Got Loan-A-Tool from Autozone, and changed my rear brake pads in ~1/2 hour last weekend. My wife was surprised when I was taking the car off the jacks so soon after I started.
Got Loan-A-Tool from Autozone, and changed my rear brake pads in ~1/2 hour last weekend. My wife was surprised when I was taking the car off the jacks so soon after I started.
Dude, you are a life saver. I was changing all my pads and couldn't figure out why the C-clamp wouldn't depress the rear calipers. And, I had no idea why one rear pad had the bracket and the others did not. great write up and great pics. Thank you so much!!
you helped us too with the rear caliper thing. We ended up turning it with needle nose pliers.
Still need to format the post better. It is amazingly impossible to follow with everything mashed together..
Still need to format the post better. It is amazingly impossible to follow with everything mashed together..

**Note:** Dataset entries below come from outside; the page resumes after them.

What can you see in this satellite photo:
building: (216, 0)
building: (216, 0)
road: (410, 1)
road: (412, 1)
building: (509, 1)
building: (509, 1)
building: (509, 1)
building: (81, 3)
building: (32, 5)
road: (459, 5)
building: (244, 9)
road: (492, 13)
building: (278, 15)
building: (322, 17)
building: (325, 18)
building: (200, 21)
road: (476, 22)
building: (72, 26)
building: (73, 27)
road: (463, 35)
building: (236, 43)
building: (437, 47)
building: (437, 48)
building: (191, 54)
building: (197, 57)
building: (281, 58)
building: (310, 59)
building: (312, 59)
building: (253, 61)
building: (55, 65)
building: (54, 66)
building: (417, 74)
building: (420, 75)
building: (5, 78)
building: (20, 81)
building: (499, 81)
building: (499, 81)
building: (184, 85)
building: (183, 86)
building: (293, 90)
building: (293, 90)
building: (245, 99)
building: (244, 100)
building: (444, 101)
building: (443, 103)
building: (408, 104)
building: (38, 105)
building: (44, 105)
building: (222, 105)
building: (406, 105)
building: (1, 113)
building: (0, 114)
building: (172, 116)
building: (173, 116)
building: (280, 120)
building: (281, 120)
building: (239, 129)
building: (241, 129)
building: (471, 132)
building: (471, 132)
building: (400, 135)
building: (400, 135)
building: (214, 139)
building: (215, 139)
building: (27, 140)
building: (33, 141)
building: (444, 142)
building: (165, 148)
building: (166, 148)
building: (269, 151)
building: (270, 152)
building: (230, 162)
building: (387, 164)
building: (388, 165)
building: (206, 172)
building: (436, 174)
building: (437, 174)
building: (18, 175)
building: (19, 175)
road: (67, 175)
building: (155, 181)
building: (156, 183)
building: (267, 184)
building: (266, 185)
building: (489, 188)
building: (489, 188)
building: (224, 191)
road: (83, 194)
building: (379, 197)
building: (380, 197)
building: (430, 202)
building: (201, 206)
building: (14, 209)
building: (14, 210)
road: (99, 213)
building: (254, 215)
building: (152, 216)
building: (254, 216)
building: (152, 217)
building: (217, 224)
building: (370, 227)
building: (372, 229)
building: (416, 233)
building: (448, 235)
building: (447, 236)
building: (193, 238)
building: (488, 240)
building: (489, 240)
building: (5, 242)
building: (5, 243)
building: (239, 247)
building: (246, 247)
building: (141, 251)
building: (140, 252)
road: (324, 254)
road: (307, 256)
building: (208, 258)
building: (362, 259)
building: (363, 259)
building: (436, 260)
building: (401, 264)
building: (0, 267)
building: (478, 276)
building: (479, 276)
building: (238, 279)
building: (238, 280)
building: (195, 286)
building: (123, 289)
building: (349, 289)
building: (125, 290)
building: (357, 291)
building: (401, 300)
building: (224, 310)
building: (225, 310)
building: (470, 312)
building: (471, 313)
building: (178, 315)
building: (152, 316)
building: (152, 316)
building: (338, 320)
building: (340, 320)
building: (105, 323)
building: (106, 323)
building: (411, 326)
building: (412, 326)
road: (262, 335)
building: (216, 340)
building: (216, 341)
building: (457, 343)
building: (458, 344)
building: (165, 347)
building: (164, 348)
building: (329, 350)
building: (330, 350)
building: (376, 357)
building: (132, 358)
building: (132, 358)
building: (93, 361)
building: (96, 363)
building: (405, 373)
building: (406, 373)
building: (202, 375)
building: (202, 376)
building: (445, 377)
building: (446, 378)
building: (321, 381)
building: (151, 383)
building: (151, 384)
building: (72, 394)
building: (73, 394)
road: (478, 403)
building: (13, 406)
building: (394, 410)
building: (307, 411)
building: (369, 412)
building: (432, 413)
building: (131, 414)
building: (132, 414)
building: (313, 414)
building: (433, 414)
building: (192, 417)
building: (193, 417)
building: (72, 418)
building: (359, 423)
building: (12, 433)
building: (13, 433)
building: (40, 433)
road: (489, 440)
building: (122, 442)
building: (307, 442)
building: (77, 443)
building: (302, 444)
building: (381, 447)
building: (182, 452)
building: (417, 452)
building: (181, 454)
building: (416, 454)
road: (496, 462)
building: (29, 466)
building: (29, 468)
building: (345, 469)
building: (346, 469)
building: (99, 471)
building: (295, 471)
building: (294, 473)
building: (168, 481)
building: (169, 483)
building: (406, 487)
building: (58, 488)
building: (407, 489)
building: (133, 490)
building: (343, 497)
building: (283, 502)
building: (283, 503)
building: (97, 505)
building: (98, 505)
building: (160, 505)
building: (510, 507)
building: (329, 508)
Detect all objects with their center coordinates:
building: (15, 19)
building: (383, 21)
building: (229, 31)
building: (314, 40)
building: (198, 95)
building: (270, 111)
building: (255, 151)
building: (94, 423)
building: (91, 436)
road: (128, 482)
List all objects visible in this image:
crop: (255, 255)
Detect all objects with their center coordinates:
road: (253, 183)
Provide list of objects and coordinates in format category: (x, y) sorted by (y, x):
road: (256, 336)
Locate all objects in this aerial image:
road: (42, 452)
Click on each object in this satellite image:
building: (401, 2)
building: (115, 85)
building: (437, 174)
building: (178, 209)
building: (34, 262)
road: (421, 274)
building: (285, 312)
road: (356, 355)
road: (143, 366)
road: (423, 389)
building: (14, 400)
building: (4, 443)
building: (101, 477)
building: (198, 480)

i have done it several times with needle nose pliers. just lately i had to use the box tool that goes to a rachet..
had to push them way back..
beers
You have to rotate the rear calipers back into their sockets, so that's why the needle nose pliers are referenced as an alternative, channel locks wouldn't work very well. However the dedicated tool is recommended.
The front calipers may be retracted back with channel locks as they retract straight in, although I prefer a 'C' clamp.
The front calipers may be retracted back with channel locks as they retract straight in, although I prefer a 'C' clamp.